Exercise details:
Pull every line containing "keys" from the listing below.

Exercise data:
┄┄┄┄┄┄

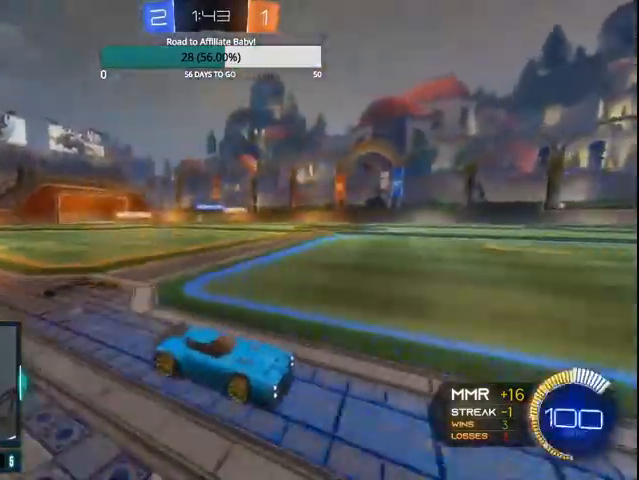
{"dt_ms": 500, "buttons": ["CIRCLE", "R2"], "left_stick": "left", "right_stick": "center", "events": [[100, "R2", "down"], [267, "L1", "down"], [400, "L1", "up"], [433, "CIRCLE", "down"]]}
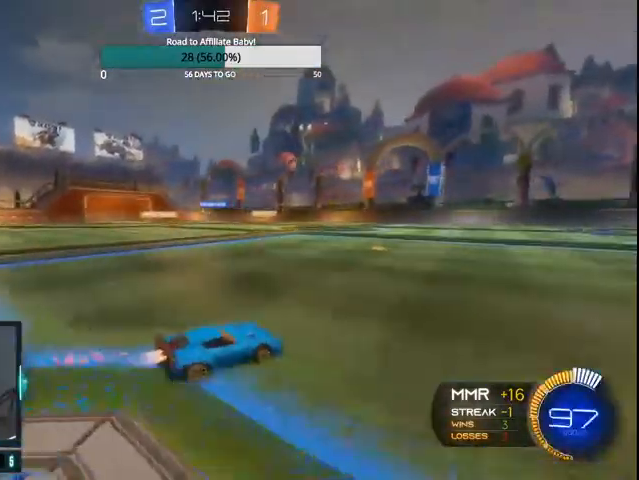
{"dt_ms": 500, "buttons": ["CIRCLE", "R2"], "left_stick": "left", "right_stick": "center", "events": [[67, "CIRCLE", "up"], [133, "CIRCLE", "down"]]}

┄┄┄┄┄┄

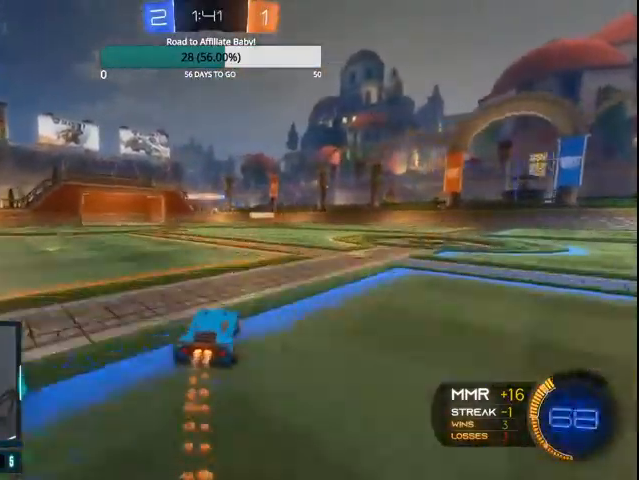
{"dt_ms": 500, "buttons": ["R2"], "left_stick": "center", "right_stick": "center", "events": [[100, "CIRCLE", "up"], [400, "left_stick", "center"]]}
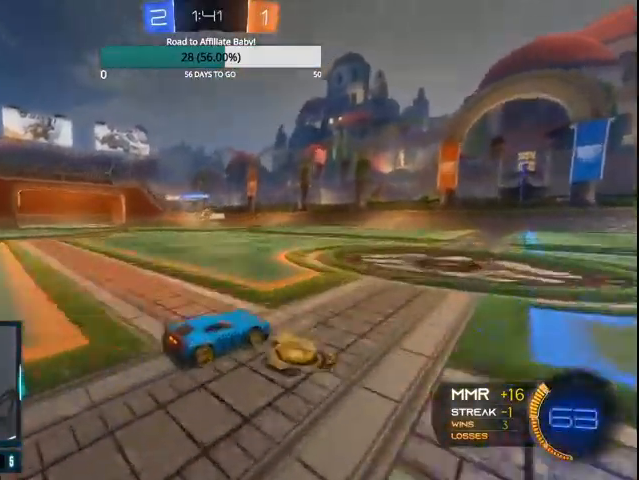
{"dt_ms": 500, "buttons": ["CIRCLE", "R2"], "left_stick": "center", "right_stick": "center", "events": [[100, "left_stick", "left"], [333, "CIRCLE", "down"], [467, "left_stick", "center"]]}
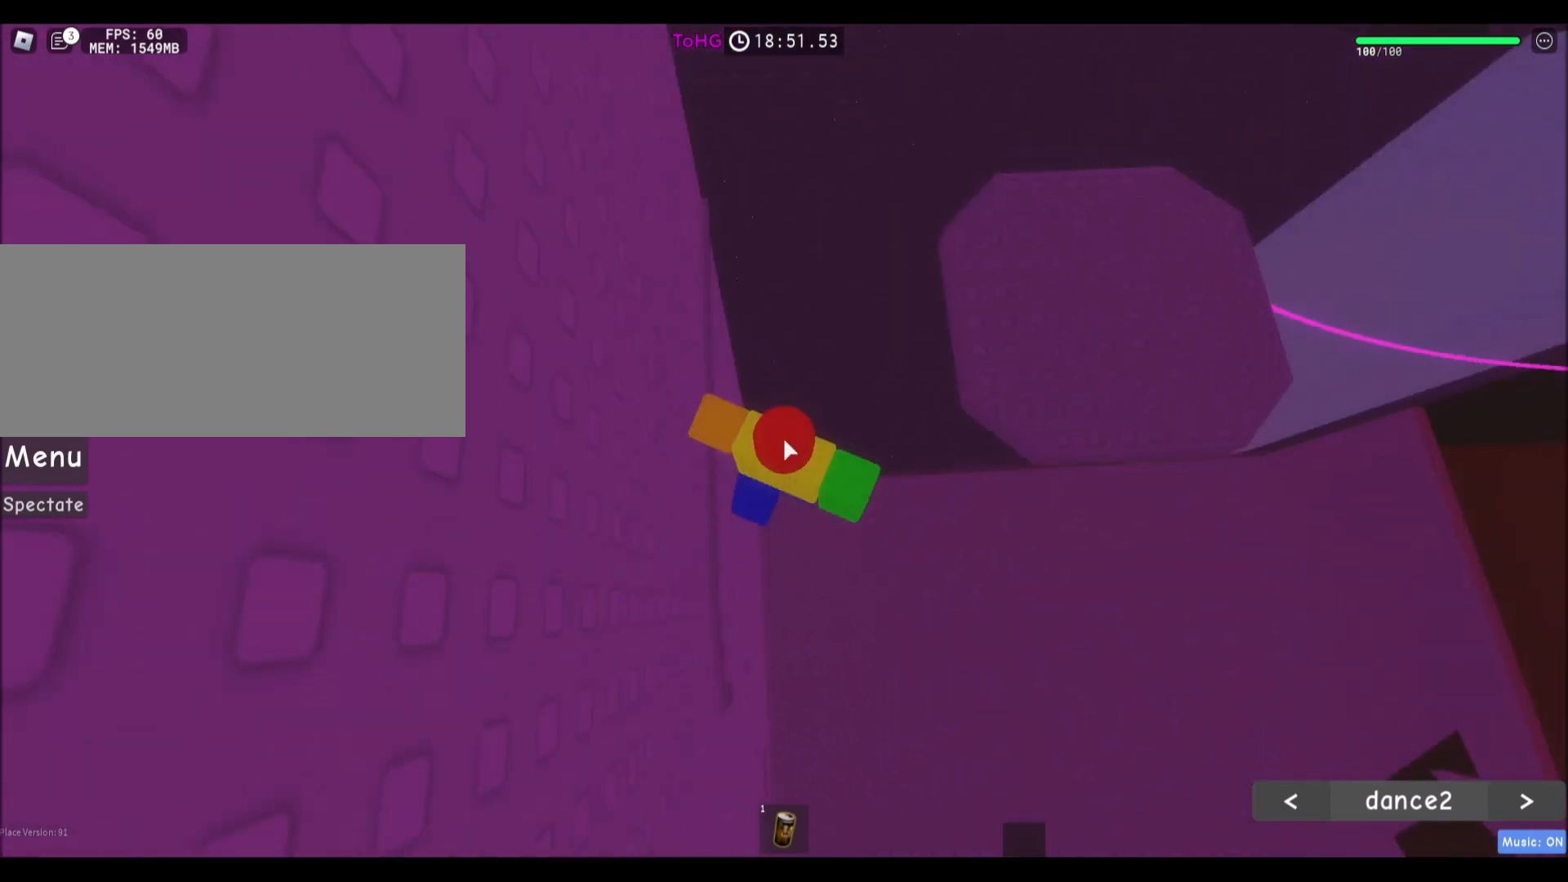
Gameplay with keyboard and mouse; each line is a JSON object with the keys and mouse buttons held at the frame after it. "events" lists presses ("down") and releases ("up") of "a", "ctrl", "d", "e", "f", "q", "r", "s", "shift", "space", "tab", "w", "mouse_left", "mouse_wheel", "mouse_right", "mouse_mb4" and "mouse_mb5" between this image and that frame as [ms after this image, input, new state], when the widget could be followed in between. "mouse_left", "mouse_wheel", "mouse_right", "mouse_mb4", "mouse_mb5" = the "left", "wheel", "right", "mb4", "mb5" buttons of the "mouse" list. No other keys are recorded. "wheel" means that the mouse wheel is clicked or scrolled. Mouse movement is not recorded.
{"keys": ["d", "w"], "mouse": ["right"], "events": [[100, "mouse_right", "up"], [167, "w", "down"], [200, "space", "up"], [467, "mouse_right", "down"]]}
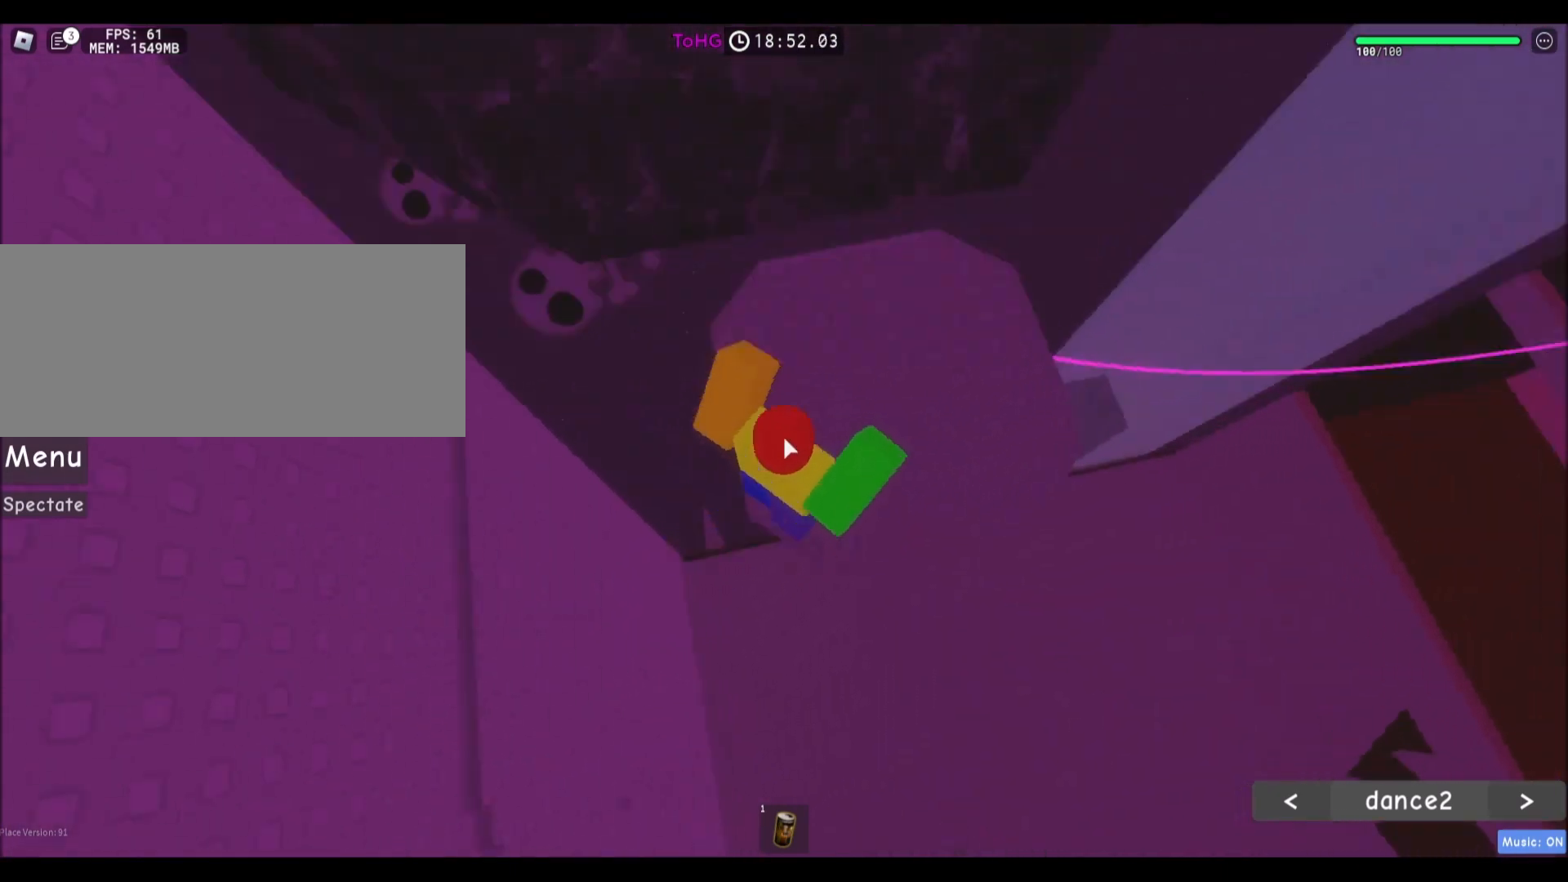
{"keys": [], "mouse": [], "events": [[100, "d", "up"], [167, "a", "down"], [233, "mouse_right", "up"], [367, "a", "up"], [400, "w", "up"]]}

┄┄┄┄┄┄

Answer to the exercise:
Gameplay with keyboard and mouse; each line is a JSON object with the keys and mouse buttons held at the frame after it. "events" lists presses ("down") and releases ("up") of "a", "ctrl", "d", "e", "f", "q", "r", "s", "shift", "space", "tab", "w", "mouse_left", "mouse_wheel", "mouse_right", "mouse_mb4" and "mouse_mb5" between this image and that frame as [ms after this image, input, new state], when the widget could be followed in between. "mouse_left", "mouse_wheel", "mouse_right", "mouse_mb4", "mouse_mb5" = the "left", "wheel", "right", "mb4", "mb5" buttons of the "mouse" list. No other keys are recorded. "wheel" means that the mouse wheel is clicked or scrolled. Mouse movement is not recorded.
{"keys": ["d", "w"], "mouse": ["right"], "events": [[100, "mouse_right", "up"], [167, "w", "down"], [200, "space", "up"], [467, "mouse_right", "down"]]}
{"keys": [], "mouse": [], "events": [[100, "d", "up"], [167, "a", "down"], [233, "mouse_right", "up"], [367, "a", "up"], [400, "w", "up"]]}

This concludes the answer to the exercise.